Detection of Known and Novel FGFR Fusions in Non–Small Cell Lung Cancer by Comprehensive Genomic Profiling

Abstract Introduction Activation of the fibroblast growth factor receptor (FGFR) family through fusion with various partners has been described in multiple cancer types, including NSCLC. FGFR inhibitors are currently being evaluated clinically for patients whose tumors harbor these fusions. Methods Hybrid capture–based comprehensive genomic profiling was performed on 26,054 consecutive formalin-fixed, paraffin-embedded specimens of NSCLC. Results FGFR fusions retaining the kinase domain were identified in 0.2% of NSCLC cases; they included 37 fibroblast growth factor receptor gene 3 ( FGFR3 ) – transforming acidic coiled-coil containing protein 3 gene ( TACC3 ) fusion–positive cases, two fibroblast growth factor receptor 2 ( FGFR2 )–shootin 1 gene ( KIAA1598 [also known as SHTN1 ]) fusion–positive cases, one BCL2 associated athanogene 4 gene ( BAG4 ) – fibroblast growth factor receptor 1 gene ( FGFR1 ) fusion–positive case, and 12 novel FGFR1, FGFR2, FGFR3, and fibroblast growth factor receptor 4 gene ( FGFR4 ) fusion–positive cases. Co-occurring EGFR or MNNG HOS Transforming gene ( MET ) alterations were observed in 8% of cases (four of 52), KRAS mutation was observed in three additional cases, and FGFR1 or FGFR3 amplification was observed in 10% of cases.

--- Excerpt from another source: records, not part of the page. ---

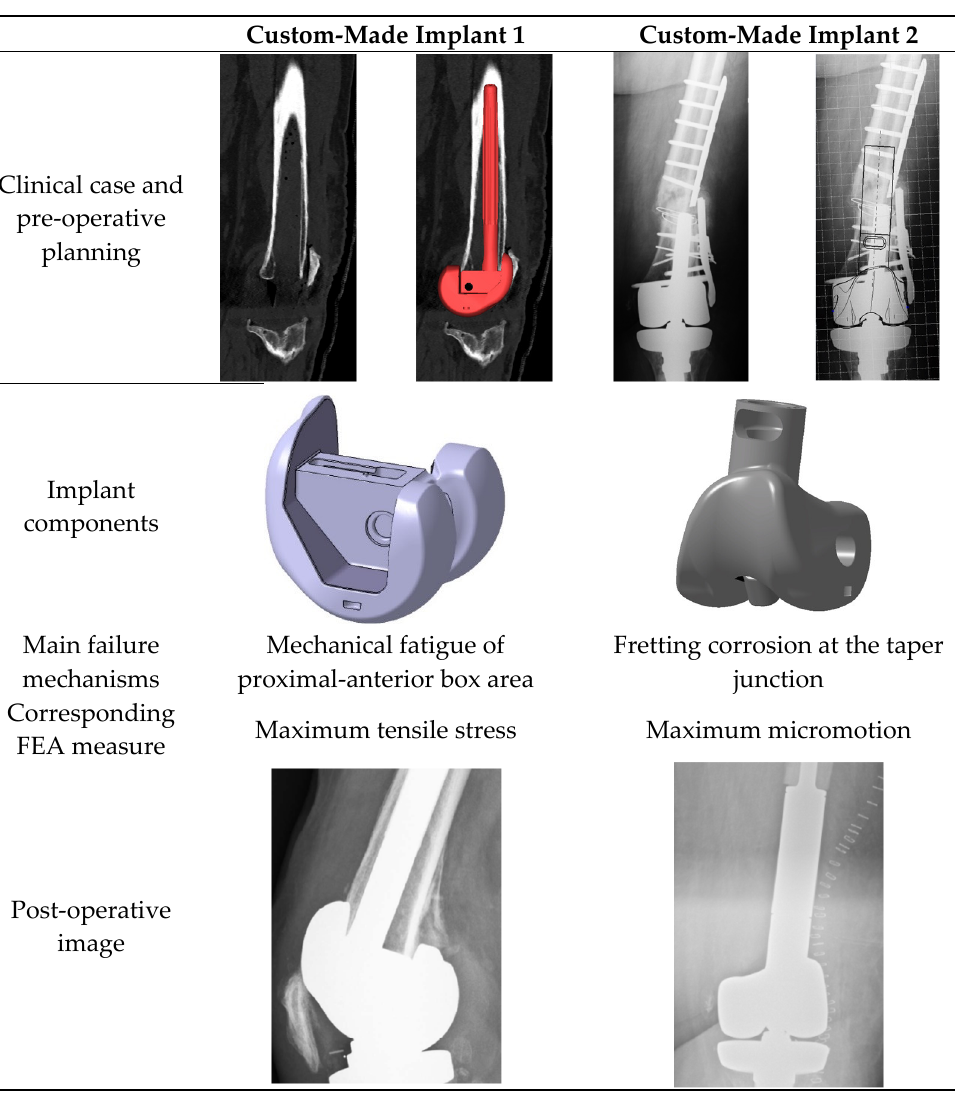
Table 1. Overview of the custom-made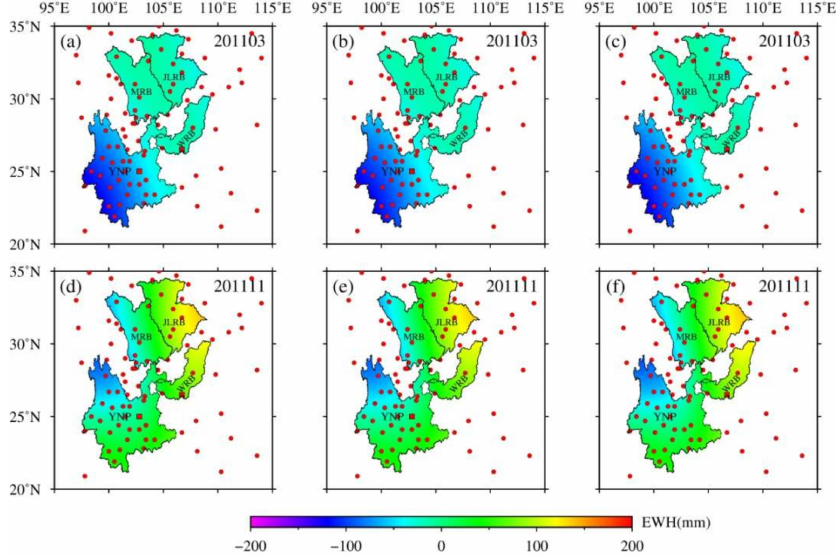
Figure 4. Surface mass variations inverted by simulated GPS vertical displacements in March (top) and November (bottom) 2011, respectively. ( a ) and ( d ) show the spatial distributions inverted from a total of 85 GPS stations; ( b ) and ( e ) show the spatial distributions inverted from those GPS stations without GZGY; ( c ) and ( f ) show the spatial distributions inverted from those GPS stations without KMIN. The red dots represent the location of GPS stations, but the locations of GZGY and KMIN are indicated as red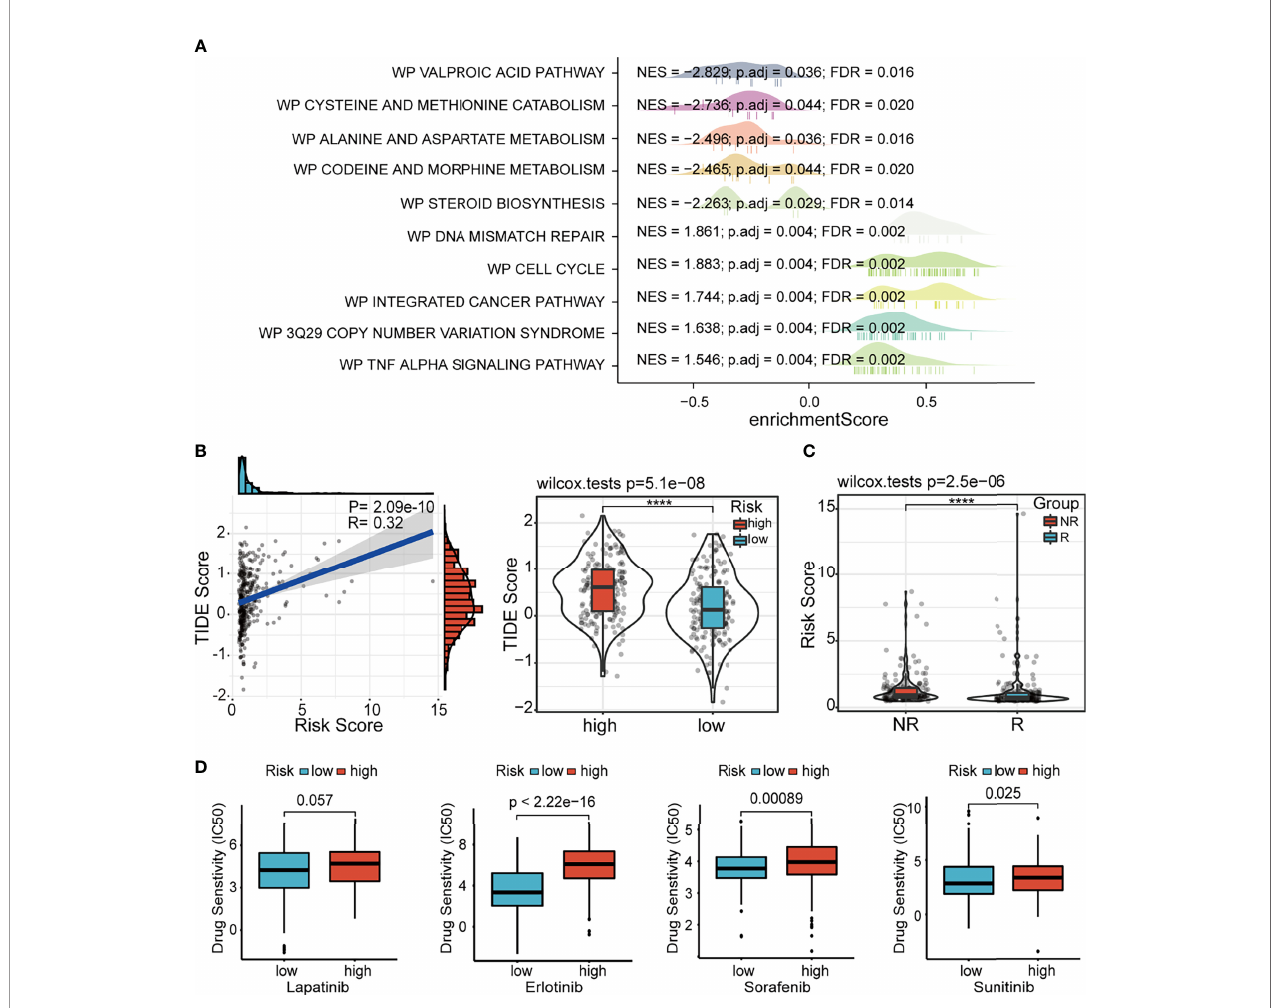
FIGURE 9 | GSEA and drug susceptibility analysis. (A) GSEA of ferroptosis-associated lncRNA signature based on WikiPathways database. (B) Correlation between the risk score and the TIDE score. (C) Correlation between the risk score and immune checkpoint blockade response. GSEA, gene set enrichment analysis; lncRNA, long non-coding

The two patients with co-occurring EGFR mutations were previously treated with EGFR inhibitors. One patient with a novel FGFR2– leucine zipper transcription factor like 1 gene ( LZTFL1 ) fusion had a partial response to the pan-FGFR inhibitor JNJ-42756493 and remained progression-free for 11 months. Conclusion FGFR fusions were detected by using comprehensive genomic profiling in 0.2% of NSCLCs; they occurred primarily in the absence of other known driver alterations, or in a subset of cases, as likely mechanisms of acquired resistance. One patient with a novel FGFR2 fusion had clinical benefit from an investigational FGFR inhibitor, suggesting that these alterations may predict response to targeted therapies.